Stored data:
----------------------------------------
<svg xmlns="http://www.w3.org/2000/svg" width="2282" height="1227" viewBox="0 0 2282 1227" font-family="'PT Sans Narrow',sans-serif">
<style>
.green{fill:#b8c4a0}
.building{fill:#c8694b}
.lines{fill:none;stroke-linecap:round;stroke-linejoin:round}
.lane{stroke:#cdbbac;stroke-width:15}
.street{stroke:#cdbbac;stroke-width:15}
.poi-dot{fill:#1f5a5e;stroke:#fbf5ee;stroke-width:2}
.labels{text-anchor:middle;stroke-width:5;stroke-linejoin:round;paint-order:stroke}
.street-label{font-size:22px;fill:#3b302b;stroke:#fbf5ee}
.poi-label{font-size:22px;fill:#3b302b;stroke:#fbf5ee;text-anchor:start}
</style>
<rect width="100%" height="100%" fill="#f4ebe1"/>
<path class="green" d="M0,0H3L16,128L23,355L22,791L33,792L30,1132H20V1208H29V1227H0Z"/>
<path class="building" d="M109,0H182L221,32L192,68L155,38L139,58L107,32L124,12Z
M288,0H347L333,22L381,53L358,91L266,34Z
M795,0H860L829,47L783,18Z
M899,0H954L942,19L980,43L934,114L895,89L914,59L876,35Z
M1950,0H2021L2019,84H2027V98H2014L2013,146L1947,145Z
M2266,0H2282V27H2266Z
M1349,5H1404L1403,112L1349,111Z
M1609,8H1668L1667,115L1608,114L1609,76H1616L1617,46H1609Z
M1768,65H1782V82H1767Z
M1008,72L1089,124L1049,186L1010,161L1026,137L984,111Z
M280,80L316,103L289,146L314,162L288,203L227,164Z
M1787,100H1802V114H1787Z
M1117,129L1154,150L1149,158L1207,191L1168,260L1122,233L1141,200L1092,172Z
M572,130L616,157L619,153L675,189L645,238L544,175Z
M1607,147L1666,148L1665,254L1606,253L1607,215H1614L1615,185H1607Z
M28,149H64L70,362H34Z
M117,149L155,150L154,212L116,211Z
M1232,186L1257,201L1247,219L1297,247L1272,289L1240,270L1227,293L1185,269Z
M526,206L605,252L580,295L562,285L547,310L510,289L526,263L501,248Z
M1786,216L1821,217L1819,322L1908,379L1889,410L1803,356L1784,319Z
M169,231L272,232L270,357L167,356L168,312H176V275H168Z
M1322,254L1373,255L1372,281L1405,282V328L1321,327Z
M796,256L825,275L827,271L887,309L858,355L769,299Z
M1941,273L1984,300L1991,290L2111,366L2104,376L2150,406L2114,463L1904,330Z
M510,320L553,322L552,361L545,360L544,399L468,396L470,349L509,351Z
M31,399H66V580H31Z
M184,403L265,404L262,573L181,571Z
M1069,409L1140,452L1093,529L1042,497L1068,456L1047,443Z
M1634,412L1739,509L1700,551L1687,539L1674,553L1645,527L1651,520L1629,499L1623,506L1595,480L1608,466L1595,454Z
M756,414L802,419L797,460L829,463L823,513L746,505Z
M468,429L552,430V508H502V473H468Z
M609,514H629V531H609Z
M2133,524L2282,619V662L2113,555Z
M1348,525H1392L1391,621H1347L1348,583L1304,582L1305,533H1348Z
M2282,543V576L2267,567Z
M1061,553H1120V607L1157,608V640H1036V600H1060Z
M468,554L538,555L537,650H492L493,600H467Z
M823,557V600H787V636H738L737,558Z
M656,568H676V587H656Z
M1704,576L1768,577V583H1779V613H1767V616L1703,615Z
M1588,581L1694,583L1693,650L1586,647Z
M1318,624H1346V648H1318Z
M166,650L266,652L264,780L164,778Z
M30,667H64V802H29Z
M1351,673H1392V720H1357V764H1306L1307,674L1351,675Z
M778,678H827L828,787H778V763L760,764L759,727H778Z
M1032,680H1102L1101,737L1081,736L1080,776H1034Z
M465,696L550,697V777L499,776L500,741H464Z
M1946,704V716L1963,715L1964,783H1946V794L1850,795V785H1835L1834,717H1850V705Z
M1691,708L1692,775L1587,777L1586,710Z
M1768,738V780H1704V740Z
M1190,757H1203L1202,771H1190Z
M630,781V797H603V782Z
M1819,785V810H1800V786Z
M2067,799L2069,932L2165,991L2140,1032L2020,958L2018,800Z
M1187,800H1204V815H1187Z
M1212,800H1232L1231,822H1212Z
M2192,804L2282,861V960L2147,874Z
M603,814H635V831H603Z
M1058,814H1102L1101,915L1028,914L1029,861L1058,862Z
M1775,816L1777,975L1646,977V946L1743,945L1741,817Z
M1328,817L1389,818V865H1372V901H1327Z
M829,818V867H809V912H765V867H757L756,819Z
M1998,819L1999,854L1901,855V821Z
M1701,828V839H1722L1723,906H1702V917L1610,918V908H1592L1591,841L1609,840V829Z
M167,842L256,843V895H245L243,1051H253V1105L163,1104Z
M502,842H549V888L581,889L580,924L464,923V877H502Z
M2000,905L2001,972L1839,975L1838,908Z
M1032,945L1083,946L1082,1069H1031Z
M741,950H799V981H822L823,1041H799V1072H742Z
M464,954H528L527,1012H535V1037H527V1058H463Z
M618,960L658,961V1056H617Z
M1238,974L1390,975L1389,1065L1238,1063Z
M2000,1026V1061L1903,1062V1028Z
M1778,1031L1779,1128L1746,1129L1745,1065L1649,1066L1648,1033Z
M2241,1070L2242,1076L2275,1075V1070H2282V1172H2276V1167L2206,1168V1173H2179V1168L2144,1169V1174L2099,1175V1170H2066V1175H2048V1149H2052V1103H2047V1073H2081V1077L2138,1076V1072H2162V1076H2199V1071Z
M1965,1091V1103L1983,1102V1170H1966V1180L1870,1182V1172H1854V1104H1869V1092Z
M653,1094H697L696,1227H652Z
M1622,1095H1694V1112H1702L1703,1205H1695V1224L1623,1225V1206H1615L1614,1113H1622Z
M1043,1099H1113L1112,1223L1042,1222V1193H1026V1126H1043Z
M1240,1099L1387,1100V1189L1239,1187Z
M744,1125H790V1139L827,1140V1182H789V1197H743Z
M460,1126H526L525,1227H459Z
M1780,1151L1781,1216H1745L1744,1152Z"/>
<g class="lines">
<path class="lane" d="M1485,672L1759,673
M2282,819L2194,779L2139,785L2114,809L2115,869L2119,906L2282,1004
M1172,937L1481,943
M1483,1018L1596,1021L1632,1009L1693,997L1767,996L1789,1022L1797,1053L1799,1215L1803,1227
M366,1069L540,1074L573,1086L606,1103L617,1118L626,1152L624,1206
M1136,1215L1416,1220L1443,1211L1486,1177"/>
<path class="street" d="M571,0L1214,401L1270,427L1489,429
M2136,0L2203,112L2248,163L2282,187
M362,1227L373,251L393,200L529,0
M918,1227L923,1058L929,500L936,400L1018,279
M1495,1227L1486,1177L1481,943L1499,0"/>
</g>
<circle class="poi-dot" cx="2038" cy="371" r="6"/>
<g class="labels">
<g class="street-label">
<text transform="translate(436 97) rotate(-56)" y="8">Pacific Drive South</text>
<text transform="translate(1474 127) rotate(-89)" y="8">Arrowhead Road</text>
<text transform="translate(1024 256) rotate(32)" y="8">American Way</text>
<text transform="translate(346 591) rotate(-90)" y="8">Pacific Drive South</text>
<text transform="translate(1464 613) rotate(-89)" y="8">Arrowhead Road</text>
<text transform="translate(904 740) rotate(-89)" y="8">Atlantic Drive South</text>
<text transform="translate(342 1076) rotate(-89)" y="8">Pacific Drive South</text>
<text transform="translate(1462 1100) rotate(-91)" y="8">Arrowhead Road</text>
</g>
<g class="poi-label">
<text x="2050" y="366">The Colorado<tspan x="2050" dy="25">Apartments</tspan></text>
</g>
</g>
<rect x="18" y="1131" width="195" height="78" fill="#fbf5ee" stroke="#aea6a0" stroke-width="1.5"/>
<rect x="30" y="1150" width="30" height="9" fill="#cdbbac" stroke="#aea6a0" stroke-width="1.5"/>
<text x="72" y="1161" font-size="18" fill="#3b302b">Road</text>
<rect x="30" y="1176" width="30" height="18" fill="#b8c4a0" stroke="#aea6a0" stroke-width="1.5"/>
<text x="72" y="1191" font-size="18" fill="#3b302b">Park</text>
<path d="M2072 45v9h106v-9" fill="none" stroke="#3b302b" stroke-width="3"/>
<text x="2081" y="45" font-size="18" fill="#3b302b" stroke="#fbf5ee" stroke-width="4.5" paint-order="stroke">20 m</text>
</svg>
----------------------------------------
■ Task directions
Lines in the entries above that hold "round" should be counted; give only that count.

■ Solution to this exercise
2